* [Texte fourni]
>>>

En thérapeutique, ce contrôle, cet usage, sorte de baptême du feu exercé par les confrères, font partie intégrante de la démarche scientifique. C’est ainsi qu’il est possible de distinguer le vraisemblable du faux puis, faire éventuellement consensus. Cette analyse contradictoire, même incisive, est souvent mal interprétée par un public non informé. Les disciples et aficionados d’une doctrine ou d’une personnalité charismatique n’acceptent pas ce processus sceptique. Attaquer, contester leurs croyances ou celles et ceux qu’ils admirent, c’est s’exposer à des réactions affectives violentes.

Sur YouTube, certains thérapeutes l’ont bien compris et se servent de ces comportements idolâtres. Ils évitent ainsi de se soumettre aux enquêtes et controverses de leurs collègues. Ils le font parfois par morgue et suffisance, mais plus souvent pour masquer le manque de rigueur et de véracité de leurs travaux. Ils préfèrent, dans des entretiens filmés sans contradicteur, ou les questions et les réponses sont préparées, emporter ainsi la conviction commode d’un public naïf et crédule, séduit et manipulé. Or « les convictions sont des ennemis de la vérité, plus dangereux que les mensonges » a prévenu Nietzsche.

<<<

* [Données]
>>>

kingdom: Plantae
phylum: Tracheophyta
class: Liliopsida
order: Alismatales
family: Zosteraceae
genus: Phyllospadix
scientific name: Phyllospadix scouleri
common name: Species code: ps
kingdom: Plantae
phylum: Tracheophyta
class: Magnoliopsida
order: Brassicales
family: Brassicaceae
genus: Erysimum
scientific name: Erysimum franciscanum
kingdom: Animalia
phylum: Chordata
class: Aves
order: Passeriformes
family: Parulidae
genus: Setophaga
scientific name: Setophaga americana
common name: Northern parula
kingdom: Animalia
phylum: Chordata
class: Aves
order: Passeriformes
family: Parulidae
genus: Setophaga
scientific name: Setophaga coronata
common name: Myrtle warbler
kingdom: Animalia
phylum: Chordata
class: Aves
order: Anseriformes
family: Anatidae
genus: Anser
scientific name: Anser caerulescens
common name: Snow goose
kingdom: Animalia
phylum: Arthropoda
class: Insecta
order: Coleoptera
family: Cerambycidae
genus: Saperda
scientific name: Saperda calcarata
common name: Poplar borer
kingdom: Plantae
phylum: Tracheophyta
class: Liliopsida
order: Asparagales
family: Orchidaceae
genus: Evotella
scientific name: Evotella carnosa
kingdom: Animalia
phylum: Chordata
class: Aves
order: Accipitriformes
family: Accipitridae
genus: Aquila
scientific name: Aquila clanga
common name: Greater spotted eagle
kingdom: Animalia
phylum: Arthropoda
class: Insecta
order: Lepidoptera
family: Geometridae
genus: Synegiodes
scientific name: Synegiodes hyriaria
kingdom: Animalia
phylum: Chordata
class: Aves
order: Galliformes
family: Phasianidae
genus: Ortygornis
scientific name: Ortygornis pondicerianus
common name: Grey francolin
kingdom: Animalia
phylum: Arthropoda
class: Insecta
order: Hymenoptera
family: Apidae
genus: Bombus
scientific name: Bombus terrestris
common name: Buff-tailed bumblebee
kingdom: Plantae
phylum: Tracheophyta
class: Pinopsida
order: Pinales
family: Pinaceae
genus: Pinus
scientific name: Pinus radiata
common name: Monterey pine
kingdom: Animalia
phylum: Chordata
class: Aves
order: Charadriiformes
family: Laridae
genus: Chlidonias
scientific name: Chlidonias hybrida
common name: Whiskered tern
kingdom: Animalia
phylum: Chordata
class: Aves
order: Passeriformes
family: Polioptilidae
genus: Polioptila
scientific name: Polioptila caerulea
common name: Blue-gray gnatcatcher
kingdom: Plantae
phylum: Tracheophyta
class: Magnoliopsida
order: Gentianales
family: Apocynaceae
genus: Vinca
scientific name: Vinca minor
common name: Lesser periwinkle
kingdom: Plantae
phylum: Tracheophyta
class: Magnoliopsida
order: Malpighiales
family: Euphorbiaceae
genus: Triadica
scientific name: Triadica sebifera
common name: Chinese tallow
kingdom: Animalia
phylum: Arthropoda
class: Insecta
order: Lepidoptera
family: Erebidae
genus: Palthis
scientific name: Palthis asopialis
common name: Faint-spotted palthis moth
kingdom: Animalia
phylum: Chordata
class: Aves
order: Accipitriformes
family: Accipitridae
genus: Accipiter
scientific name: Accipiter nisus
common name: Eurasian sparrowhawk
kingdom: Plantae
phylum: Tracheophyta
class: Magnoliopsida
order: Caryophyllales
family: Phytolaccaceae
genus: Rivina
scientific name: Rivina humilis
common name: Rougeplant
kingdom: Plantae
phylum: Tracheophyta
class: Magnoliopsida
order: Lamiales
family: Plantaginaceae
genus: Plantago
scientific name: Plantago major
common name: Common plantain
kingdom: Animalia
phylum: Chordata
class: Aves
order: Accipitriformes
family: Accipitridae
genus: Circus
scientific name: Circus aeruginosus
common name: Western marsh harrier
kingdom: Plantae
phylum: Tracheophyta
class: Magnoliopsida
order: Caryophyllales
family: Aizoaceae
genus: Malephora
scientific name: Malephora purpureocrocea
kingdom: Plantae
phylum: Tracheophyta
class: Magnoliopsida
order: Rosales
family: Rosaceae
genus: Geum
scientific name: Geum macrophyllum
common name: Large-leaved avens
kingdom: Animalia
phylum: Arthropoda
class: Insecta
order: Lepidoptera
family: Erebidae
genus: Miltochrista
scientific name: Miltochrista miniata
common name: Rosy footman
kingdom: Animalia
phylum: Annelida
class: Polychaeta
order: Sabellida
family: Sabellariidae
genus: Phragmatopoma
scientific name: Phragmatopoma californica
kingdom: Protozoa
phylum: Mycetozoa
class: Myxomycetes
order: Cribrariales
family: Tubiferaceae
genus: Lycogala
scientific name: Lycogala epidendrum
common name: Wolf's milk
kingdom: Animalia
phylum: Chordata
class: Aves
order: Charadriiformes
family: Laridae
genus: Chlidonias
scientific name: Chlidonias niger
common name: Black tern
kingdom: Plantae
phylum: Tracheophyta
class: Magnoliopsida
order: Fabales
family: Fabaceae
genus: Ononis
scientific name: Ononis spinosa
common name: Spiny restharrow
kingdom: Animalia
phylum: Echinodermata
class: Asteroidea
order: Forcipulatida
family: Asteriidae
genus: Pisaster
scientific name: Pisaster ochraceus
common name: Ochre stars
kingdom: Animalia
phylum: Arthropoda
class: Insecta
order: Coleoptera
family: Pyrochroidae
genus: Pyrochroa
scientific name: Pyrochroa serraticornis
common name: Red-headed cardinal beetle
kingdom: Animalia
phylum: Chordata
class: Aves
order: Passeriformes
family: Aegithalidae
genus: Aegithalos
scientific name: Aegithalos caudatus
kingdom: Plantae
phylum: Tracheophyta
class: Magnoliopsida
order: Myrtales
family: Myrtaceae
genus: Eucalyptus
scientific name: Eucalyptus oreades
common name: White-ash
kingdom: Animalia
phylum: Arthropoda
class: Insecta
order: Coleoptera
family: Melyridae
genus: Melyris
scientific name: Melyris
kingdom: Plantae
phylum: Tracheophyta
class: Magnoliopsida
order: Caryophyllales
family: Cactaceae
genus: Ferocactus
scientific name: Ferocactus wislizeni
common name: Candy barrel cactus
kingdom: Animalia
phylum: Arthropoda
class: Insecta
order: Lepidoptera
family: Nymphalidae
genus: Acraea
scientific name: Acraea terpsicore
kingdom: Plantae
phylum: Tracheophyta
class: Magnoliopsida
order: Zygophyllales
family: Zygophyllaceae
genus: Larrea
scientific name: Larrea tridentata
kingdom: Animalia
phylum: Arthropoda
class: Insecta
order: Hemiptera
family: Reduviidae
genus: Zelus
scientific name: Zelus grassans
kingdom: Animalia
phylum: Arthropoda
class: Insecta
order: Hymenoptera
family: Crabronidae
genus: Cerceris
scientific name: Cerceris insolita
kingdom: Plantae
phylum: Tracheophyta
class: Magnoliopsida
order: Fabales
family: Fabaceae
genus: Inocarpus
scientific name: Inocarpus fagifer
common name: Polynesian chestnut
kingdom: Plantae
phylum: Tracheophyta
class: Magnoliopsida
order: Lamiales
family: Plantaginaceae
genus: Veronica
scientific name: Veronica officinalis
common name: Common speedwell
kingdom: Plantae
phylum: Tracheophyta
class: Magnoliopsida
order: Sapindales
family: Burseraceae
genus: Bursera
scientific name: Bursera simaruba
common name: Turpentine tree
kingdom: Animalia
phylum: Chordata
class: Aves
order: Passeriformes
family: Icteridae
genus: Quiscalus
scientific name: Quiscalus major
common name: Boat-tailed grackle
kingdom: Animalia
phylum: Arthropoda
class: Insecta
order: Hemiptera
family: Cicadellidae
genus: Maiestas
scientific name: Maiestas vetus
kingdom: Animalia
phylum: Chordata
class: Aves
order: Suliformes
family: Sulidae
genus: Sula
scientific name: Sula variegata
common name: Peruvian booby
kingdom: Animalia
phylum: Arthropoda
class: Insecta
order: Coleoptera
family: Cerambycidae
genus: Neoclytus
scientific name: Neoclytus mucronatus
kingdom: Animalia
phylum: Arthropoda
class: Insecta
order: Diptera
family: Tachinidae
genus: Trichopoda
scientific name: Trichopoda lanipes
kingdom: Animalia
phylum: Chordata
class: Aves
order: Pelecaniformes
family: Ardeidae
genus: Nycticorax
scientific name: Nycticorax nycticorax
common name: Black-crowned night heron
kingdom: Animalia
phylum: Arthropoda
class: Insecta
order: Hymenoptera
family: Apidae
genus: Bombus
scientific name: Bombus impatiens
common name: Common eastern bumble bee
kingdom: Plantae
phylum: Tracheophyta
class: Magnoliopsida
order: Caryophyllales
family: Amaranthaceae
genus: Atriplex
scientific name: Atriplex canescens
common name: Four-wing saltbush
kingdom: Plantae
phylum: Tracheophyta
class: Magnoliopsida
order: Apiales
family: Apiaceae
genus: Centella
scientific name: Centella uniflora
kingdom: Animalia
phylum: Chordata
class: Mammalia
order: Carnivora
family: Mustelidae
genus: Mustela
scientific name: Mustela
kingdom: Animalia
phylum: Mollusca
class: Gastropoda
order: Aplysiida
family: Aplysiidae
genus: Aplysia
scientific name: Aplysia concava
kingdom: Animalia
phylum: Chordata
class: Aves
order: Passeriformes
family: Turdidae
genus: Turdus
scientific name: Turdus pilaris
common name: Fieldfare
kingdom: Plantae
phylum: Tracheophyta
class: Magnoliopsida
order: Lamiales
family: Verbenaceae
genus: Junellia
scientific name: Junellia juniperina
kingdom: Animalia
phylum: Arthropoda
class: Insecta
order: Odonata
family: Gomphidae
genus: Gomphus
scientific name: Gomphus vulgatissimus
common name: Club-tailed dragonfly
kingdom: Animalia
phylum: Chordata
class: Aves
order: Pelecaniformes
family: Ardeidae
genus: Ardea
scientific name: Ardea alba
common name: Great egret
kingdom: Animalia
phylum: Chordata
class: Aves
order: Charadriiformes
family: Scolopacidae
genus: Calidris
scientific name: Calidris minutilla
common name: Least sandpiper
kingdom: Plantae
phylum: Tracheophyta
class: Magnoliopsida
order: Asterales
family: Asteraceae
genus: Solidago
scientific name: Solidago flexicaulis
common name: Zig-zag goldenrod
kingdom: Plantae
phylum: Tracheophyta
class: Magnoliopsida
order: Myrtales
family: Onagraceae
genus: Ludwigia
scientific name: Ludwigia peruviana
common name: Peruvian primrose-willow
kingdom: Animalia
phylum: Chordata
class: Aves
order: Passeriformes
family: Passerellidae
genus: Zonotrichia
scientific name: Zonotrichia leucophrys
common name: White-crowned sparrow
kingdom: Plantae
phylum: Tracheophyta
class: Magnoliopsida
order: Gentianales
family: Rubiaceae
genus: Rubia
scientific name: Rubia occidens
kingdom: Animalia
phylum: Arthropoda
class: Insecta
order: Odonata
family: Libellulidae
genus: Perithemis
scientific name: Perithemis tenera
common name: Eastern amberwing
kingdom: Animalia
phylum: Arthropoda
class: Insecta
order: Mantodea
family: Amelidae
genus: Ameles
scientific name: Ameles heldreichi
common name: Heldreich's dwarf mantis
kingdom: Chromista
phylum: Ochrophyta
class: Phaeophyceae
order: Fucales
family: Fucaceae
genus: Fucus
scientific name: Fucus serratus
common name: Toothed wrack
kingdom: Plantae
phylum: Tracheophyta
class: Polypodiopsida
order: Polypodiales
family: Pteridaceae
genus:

<<<

* [Consignes]
a) D'après le texte sur la critique entre thérapeutes, à quoi certains thérapeutes de YouTube évitent-ils de se soumettre ?
b) Pour chacune des affirmations suivantes, dites si elle concorde avec le texte sur la critique entre thérapeutes, en citant les mots décisifs du texte : (i) l'analyse contradictoire est souvent mal interprétée par un public non informé ; (ii) les entretiens filmés dont il est question comportent un contradicteur ; (iii) ces thérapeutes agissent le plus souvent par morgue et suffisance.
c) Rédigez la suite du texte sur la critique entre thérapeutes, en commençant après sa dernière phrase.

* [Réponses par consigne]
a) Ils évitent de se soumettre aux enquêtes et controverses de leurs collègues.

b)
(i) Oui : « Cette analyse contradictoire, même incisive, est souvent mal interprétée par un public non informé. »
(ii) Non : « dans des entretiens filmés sans contradicteur ».
(iii) Non : « Ils le font parfois par morgue et suffisance, mais plus souvent pour masquer le manque de rigueur et de véracité de leurs travaux. »

c)
La parole éblouit et trompe

Visionner une séance YouTube est souvent spécieux, car notre attention peut être abusée et parasitée par nos sensations et émotions qui enrayent notre capacité critique. Dans une vidéo nous sommes captivés inconsciemment par la gestuelle, les intonations, les mimiques et les postures. Involontairement, nos éventuels questionnements sont sous l’emprise d’une éloquence captivante, d’une tenue vestimentaire impressionnante, d’un décor séduisant ou d’attitudes corporelles inspirant confiance. Toutes choses qui influencent insidieusement le jugement.

Les interviews, entre un expert (ou auto-proclamé comme tel) et un intervieweur, complaisant ou complice, sont redoutables d’efficacité pour manipuler les opinions. Sur YouTube les informations sont très souvent scénarisées, avec une mise en scène travaillée et répétée avant diffusion. Les propos accompagnant les images sont rédigés afin de marquer l’esprit de ceux qui vont visionner la vidéo. Sur YouTube, la séduction est le principal outil pour convaincre. Guy de Maupassant prévenait que « la parole éblouit et trompe, parce qu’elle est minée par le visage, parce qu’on la voit sortir des lèvres, et que les lèvres plaisent et que les yeux séduisent ».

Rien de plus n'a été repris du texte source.